__YOUR INSTRUCTIONS__:
Could the listing be repeated exactly, with every picture dropped?

__DATA SHOWN__:

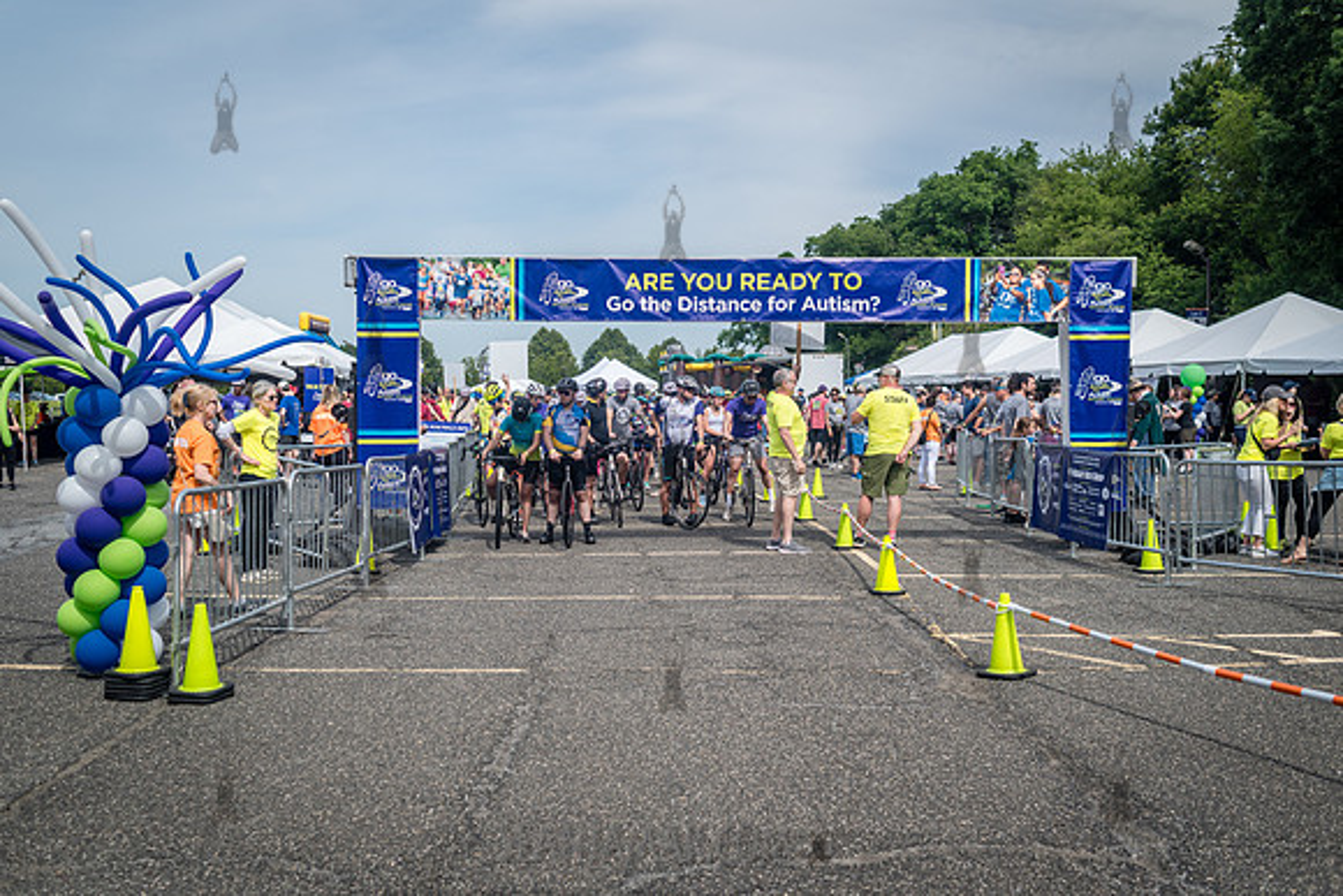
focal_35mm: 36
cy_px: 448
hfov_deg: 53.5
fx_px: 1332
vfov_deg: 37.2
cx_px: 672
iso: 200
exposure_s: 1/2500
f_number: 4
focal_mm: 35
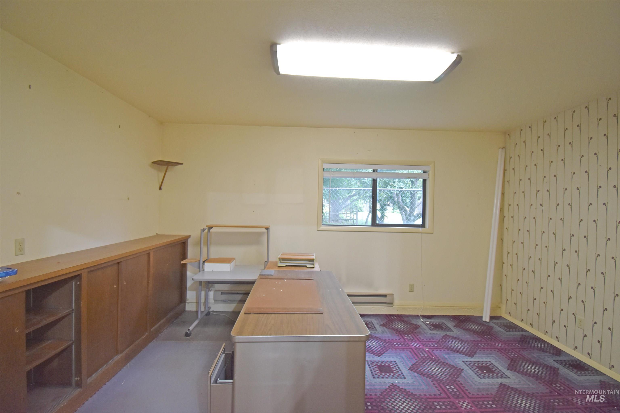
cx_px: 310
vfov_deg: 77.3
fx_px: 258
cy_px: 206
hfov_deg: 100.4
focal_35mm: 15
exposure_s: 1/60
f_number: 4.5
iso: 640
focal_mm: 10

__EXPECTED ANSWER__:
focal_35mm: 36
cy_px: 448
hfov_deg: 53.5
fx_px: 1332
vfov_deg: 37.2
cx_px: 672
iso: 200
exposure_s: 1/2500
f_number: 4
focal_mm: 35
cx_px: 310
vfov_deg: 77.3
fx_px: 258
cy_px: 206
hfov_deg: 100.4
focal_35mm: 15
exposure_s: 1/60
f_number: 4.5
iso: 640
focal_mm: 10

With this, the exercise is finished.